The economic turmoil that's engulfed the planet during this coronavirus pandemic looks likely to keep rates low for a long, long time.
I'm betting it could last a decade or more.
That's because the Reserve Bank of Australia and other central banks around the world are hellbent on stimulating their struggling economies with ultra-low official interest rates.
It's also because the way they use interest rates is changing, and because borrowers have become so used to low rates that any slight rise will send consumers back into their shells and economies back into reverse.
There's a growing expectation that the RBA will announce another interest rate cut on Melbourne Cup Day, Tuesday November 3.
It won't be a big one, because the RBA's official cash rate - which drives variable mortgage interest rates - already sits at just 0.25 per cent. Economists have predicted it will go to 0.1 per cent.
The RBA's cash rate started its life as a tool to keep inflation between a 2-3 per cent target band, a level it says is just right for economic growth, but has recently evolved to combat high unemployment and support jobs growth.
The inflation-shifting impact of RBA interest rate cuts has also weakened, with annual CPI running below 2 per cent for most of the past six years despite multiple rate cuts. Inflation is currently at -0.3 per cent thanks to COVID.
RBA governor Philip Lowe has flagged continuing low (Lowe?) rates, and so have central bank boffins in the US and elsewhere.
Official interest rates are actually in negative territory in several European countries - where depositors pay banks to hold their money for them. Freaky.
A bigger worry among central banks is deflation, when asset values fall over time.
This should worry homeowners too, because it means the value of their house would drop and potentially push them into negative equity.
Multiply this effect across other assets such as investment properties, shares and businesses, and we have a very unpleasant situation.

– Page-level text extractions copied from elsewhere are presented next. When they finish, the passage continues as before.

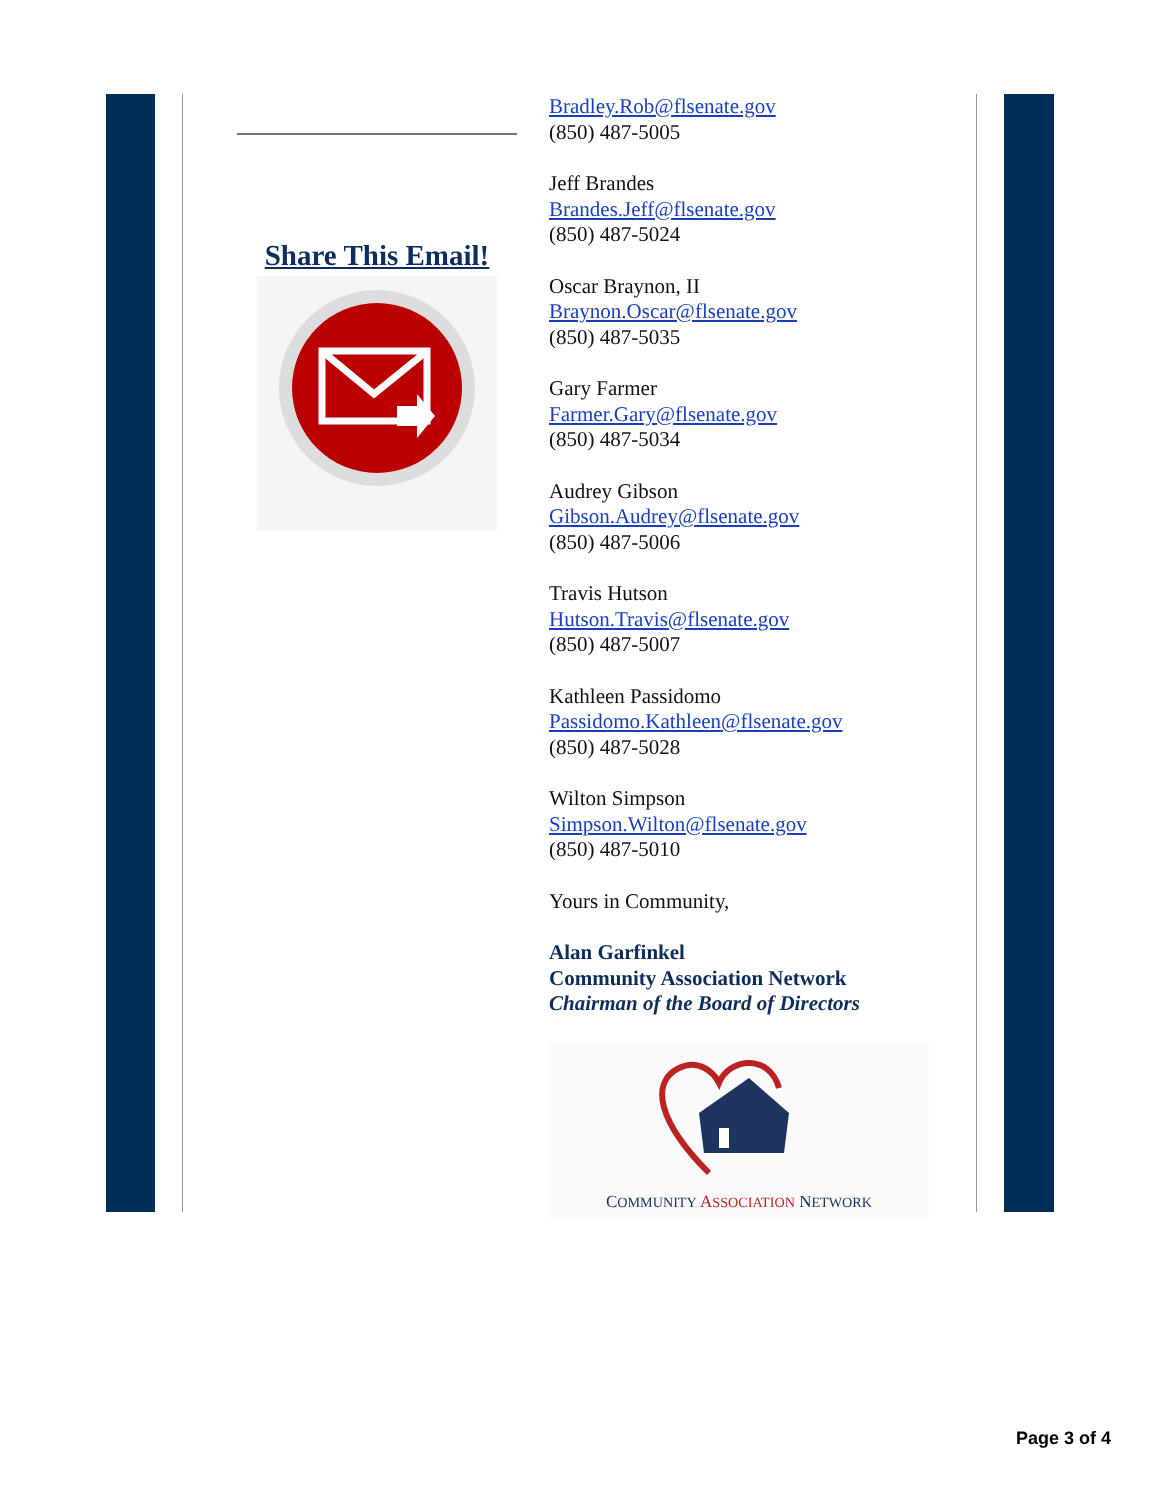Share This Email!
Bradley.Rob@flsenate.gov
(850) 487-5005
Jeff Brandes
Brandes.Jeff@flsenate.gov
(850) 487-5024
Oscar Braynon, II
Braynon.Oscar@flsenate.gov
(850) 487-5035
Gary Farmer
Farmer.Gary@flsenate.gov
(850) 487-5034
Audrey Gibson
Gibson.Audrey@flsenate.gov
(850) 487-5006
Travis Hutson
Hutson.Travis@flsenate.gov
(850) 487-5007
Kathleen Passidomo
Passidomo.Kathleen@flsenate.gov
(850) 487-5028
Wilton Simpson
Simpson.Wilton@flsenate.gov
(850) 487-5010
Yours in Community,
Alan Garfinkel
Community Association Network
Chairman of the Board of Directors
COMMUNITY ASSOCIATION NETWORK
Page 3 of 4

Consumers won't buy anything if they reckon prices will be cheaper six months down the track, which can potentially destroy economies - COVID Mark Two.
The big question that seems unanswered in all the talk about interest rates is what will happen when rates start rising again.

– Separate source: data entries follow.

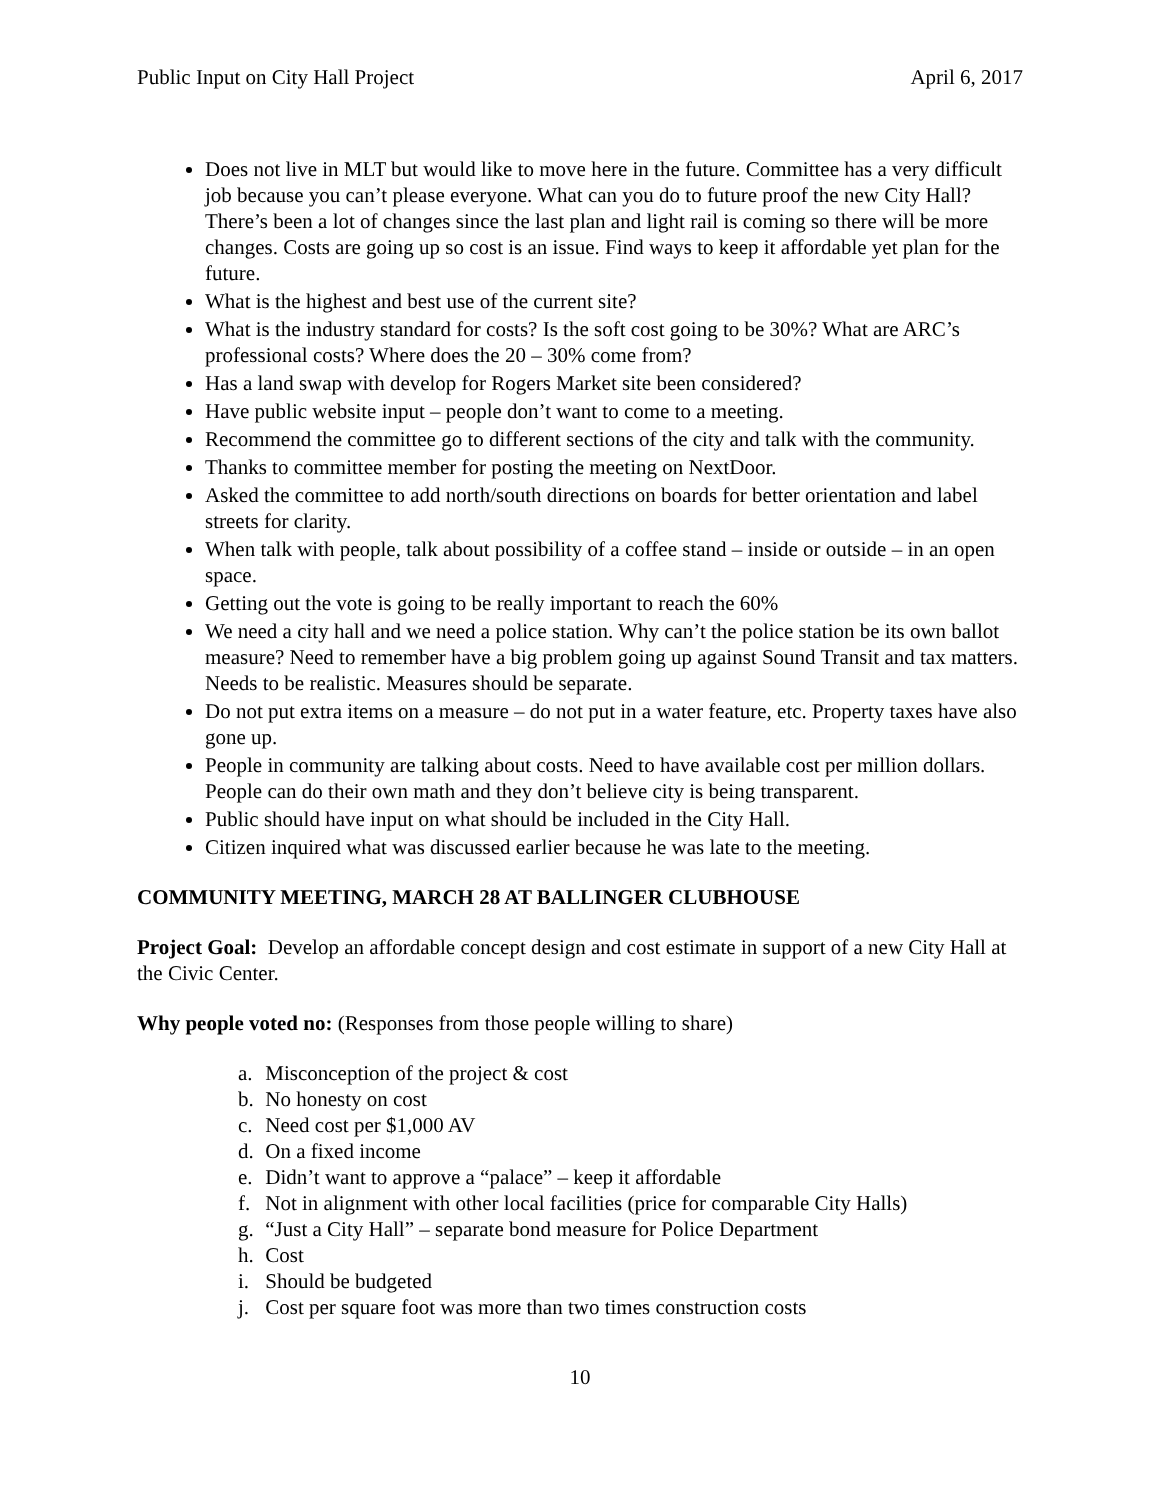Public Input on City Hall Project April 6, 2017
Does not live in MLT but would like to move here in the future. Committee has a very difficult job because you can’t please everyone. What can you do to future proof the new City Hall? There’s been a lot of changes since the last plan and light rail is coming so there will be more changes. Costs are going up so cost is an issue. Find ways to keep it affordable yet plan for the future.
What is the highest and best use of the current site?
What is the industry standard for costs? Is the soft cost going to be 30%? What are ARC’s professional costs? Where does the 20 – 30% come from?
Has a land swap with develop for Rogers Market site been considered?
Have public website input – people don’t want to come to a meeting.
Recommend the committee go to different sections of the city and talk with the community.
Thanks to committee member for posting the meeting on NextDoor.
Asked the committee to add north/south directions on boards for better orientation and label streets for clarity.
When talk with people, talk about possibility of a coffee stand – inside or outside – in an open space.
Getting out the vote is going to be really important to reach the 60%
We need a city hall and we need a police station. Why can’t the police station be its own ballot measure? Need to remember have a big problem going up against Sound Transit and tax matters. Needs to be realistic. Measures should be separate.
Do not put extra items on a measure – do not put in a water feature, etc. Property taxes have also gone up.
People in community are talking about costs. Need to have available cost per million dollars. People can do their own math and they don’t believe city is being transparent.
Public should have input on what should be included in the City Hall.
Citizen inquired what was discussed earlier because he was late to the meeting.
COMMUNITY MEETING, MARCH 28 AT BALLINGER CLUBHOUSE
Project Goal: Develop an affordable concept design and cost estimate in support of a new City Hall at the Civic Center.
Why people voted no: (Responses from those people willing to share)
a. Misconception of the project & cost
b. No honesty on cost
c. Need cost per $1,000 AV
d. On a fixed income
e. Didn’t want to approve a “palace” – keep it affordable
f. Not in alignment with other local facilities (price for comparable City Halls)
g. “Just a City Hall” – separate bond measure for Police Department
h. Cost
i. Should be budgeted
j. Cost per square foot was more than two times construction costs
10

Consumers tend to borrow the maximum they're allowed, which means even a slight increase in future costs causes pain.
For example, monthly repayments on a $400,000 mortgage at 3 per cent are about $1900. If rates rise to 5 per cent that interest bill jumps to $2350.
If they go back to 7 per cent - where they were just a decade ago - the monthly cost would be above $2800.
Where is a household struggling to juggle bills going to find a spare $900 each month?
Record-low interest rates are going to last longer than you think.